Вы постоянно шумите?


----------



## SuprunP

Albertovna said:


> А где?



Восток Украины.



> "Дай мне спать" выражет постоянное действие (дай мне спать нормально, в конце концов!)


Как тогда быть с "Дай же мне _пожить_ нормально, в конце концов!"?


----------



## Maroseika

SuprunP said:


> Как тогда быть с "Дай же мне _пожить_ нормально, в конце концов!"?



Здесь тоже подразумевается единичное, а точнее, кратковременное действие - пожить хоть немного. Ср.: живи сам и дай жить другим.


----------



## Albertovna

А это не калька с английского Live and let live?


----------



## Natalisha

SuprunP said:


> Восток Украины.
> 
> 
> Как тогда быть с "Дай же мне _пожить_ нормально, в конце концов!"?


Я понимаю эту фразу точно так же, как Маросейка. Дай пожить хоть чуть-чуть нормально.

И все же, в каком контексте была сказана фраза "дай нам спать"? Это было реакцией на единичное действие или повторяющееся?


----------



## Maroseika

Albertovna said:


> А это не калька с английского Live and let live?


Не исключено. Хотя сентенция не слишком замысловатая - могли и сами придумать.


----------



## gvozd

А мне эта фраза кажется кривой...


----------



## Albertovna

By the way, it is "Живи и *давай* жить другим". According to Wikipedia, the phrase appeared during World War I.


----------



## SuprunP

Natalisha said:


> И все же, в каком контексте была сказана фраза "дай нам спать"? Это было реакцией на единичное действие или повторяющееся?



  Не совсем ясна граница между "единичным" и "повторяющимся" действием. Получается, что когда действие происходит в первый раз мы можем расценивать его только как "единичное". Значит ли это что при первом "инциденте" мы должны сказать "Дай мне поспать.", а в случае повторения оного - "Дай мне спать."?
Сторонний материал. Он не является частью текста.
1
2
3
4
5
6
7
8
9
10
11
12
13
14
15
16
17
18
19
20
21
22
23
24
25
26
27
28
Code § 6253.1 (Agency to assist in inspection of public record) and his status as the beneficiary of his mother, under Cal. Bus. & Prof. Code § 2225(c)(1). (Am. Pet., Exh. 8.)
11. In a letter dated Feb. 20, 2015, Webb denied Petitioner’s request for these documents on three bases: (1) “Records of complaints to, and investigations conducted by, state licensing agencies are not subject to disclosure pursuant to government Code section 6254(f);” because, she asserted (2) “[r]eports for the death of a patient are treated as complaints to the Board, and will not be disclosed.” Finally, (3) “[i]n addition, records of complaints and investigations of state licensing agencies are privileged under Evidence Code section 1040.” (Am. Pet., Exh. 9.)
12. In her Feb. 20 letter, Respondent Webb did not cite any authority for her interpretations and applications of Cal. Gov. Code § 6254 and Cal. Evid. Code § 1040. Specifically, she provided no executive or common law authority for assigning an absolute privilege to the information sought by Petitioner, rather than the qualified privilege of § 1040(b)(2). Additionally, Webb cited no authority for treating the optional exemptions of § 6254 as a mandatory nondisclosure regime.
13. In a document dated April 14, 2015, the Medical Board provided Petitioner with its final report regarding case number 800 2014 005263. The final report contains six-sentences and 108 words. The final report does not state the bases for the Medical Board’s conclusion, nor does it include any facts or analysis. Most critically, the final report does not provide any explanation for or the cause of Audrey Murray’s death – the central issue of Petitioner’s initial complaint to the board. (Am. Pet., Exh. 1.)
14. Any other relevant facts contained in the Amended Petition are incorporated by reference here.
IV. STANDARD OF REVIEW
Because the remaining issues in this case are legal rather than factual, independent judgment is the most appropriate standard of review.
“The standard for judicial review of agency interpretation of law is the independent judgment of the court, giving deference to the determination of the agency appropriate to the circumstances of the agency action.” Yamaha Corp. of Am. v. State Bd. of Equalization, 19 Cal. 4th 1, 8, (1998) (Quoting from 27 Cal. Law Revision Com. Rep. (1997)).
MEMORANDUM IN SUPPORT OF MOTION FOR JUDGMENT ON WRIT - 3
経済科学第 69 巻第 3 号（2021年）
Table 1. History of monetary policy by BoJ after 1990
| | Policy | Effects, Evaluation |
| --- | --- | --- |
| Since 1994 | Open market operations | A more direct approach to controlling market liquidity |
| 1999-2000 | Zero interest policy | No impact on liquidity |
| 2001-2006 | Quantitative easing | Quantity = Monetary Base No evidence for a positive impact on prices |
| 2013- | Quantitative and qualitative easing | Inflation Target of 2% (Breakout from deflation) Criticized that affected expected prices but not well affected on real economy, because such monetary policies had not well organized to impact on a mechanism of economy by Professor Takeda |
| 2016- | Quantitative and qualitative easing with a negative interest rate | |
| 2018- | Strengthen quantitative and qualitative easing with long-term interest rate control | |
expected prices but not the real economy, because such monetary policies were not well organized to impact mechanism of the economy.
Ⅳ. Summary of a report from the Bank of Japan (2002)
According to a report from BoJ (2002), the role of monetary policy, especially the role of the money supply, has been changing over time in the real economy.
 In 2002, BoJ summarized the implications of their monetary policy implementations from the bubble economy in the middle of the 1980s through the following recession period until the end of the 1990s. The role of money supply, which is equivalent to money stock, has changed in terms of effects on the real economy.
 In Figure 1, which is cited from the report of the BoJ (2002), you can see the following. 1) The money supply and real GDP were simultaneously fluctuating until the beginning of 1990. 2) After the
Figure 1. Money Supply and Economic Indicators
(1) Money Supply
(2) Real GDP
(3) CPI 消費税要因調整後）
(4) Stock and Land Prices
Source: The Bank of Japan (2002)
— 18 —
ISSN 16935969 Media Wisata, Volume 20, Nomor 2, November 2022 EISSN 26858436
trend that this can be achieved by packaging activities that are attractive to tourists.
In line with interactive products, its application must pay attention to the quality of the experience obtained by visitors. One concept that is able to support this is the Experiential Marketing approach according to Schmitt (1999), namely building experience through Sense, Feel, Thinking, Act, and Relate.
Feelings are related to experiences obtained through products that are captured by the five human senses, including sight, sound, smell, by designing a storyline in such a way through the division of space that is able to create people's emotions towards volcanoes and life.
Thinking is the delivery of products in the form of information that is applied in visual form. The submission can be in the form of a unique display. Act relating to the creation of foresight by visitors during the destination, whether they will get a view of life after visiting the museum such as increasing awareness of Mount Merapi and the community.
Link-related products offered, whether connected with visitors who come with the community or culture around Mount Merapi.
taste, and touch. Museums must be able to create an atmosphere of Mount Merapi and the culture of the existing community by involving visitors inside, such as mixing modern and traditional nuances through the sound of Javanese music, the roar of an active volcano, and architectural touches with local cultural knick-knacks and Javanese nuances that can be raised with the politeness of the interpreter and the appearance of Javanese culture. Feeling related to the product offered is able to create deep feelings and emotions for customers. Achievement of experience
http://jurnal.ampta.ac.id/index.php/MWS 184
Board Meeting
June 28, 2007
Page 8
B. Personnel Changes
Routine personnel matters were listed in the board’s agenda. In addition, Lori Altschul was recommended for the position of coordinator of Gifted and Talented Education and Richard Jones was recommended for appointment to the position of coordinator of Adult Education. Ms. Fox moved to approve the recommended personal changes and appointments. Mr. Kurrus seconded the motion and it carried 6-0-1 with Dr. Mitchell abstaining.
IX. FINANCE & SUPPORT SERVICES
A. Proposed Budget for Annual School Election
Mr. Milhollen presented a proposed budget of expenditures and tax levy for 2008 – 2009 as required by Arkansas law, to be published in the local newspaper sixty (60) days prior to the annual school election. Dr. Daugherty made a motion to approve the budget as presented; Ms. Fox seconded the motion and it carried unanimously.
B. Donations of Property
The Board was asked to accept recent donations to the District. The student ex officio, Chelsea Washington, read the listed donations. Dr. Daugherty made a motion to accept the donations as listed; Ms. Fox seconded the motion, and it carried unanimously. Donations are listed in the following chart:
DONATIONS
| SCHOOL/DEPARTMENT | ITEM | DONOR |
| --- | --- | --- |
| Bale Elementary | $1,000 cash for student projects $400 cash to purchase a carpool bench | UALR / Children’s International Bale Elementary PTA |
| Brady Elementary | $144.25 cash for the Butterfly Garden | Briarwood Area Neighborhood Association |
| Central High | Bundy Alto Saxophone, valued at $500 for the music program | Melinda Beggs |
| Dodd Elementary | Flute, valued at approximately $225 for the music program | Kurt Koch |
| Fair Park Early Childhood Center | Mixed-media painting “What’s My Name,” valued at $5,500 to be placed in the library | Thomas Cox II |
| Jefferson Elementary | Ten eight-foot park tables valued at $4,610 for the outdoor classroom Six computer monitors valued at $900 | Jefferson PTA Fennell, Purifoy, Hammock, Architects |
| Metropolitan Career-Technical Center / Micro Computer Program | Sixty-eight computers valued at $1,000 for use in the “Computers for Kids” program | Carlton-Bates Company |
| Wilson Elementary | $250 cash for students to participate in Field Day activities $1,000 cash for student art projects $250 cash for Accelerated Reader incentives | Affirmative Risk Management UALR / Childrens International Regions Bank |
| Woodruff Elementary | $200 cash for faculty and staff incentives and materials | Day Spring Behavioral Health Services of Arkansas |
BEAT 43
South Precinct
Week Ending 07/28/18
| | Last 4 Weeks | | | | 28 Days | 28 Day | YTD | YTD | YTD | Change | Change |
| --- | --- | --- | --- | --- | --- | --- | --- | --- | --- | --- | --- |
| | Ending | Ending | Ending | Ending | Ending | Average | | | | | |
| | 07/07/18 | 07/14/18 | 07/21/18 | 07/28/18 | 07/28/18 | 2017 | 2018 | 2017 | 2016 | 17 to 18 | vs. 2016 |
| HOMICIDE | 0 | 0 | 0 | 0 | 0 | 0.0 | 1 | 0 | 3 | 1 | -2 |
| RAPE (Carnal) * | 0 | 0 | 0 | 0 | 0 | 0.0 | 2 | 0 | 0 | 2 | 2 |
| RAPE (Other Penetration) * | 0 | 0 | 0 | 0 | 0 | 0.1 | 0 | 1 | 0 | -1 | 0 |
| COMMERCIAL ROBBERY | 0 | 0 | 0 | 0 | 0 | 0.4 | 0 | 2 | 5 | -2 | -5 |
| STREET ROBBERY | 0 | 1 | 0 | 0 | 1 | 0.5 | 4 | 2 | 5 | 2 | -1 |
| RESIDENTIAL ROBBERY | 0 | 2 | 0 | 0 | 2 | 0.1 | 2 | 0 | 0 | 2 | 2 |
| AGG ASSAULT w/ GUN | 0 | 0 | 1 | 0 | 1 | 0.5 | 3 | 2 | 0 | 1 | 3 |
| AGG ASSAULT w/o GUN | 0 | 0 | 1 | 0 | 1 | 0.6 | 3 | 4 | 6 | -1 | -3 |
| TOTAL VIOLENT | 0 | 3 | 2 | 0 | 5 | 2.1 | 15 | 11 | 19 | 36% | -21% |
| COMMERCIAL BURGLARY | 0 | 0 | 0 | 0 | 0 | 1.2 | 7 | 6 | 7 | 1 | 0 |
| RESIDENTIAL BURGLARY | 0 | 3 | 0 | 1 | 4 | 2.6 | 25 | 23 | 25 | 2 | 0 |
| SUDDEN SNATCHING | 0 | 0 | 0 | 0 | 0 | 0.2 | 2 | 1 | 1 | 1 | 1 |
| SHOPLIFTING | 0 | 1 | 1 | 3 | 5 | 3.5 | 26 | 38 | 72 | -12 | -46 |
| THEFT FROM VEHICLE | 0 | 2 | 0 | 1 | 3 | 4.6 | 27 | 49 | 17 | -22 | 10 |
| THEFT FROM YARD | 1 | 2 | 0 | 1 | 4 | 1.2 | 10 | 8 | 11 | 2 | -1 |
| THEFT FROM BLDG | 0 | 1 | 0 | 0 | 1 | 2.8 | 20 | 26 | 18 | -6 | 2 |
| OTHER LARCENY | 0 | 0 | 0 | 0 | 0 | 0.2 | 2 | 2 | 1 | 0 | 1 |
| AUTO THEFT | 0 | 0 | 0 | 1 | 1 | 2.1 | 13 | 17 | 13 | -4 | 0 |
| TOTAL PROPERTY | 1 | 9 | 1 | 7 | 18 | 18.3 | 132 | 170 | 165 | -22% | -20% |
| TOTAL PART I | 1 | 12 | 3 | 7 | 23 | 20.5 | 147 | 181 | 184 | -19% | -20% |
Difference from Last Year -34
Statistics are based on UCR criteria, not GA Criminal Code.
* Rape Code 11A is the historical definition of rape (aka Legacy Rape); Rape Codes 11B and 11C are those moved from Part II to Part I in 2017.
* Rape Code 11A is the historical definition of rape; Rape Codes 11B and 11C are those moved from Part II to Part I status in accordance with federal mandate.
Контекст: пожилая персона, о моральном и физическом здоровье которой я судить не берусь, мешает остальным членам семьи спать. Как вы понимаете полная картина через потолок не "проглядывается".


----------



## Natalisha

suprunp said:


> Не совсем ясна граница между "единичным" и "повторяющимся" действием. Получается, что когда действие происходит в первый раз мы можем расценивать его только как "единичное". Значит ли это что при первом "инциденте" мы должны сказать "Дай мне поспать.", а в случае повторения оного - "Дай мне спать."?
> 
> Контекст: пожилая персона, о моральном и физическом здоровье которой я судить не берусь, мешает остальным членам семьи спать. Как вы понимаете полная картина через потолок не "проглядывается".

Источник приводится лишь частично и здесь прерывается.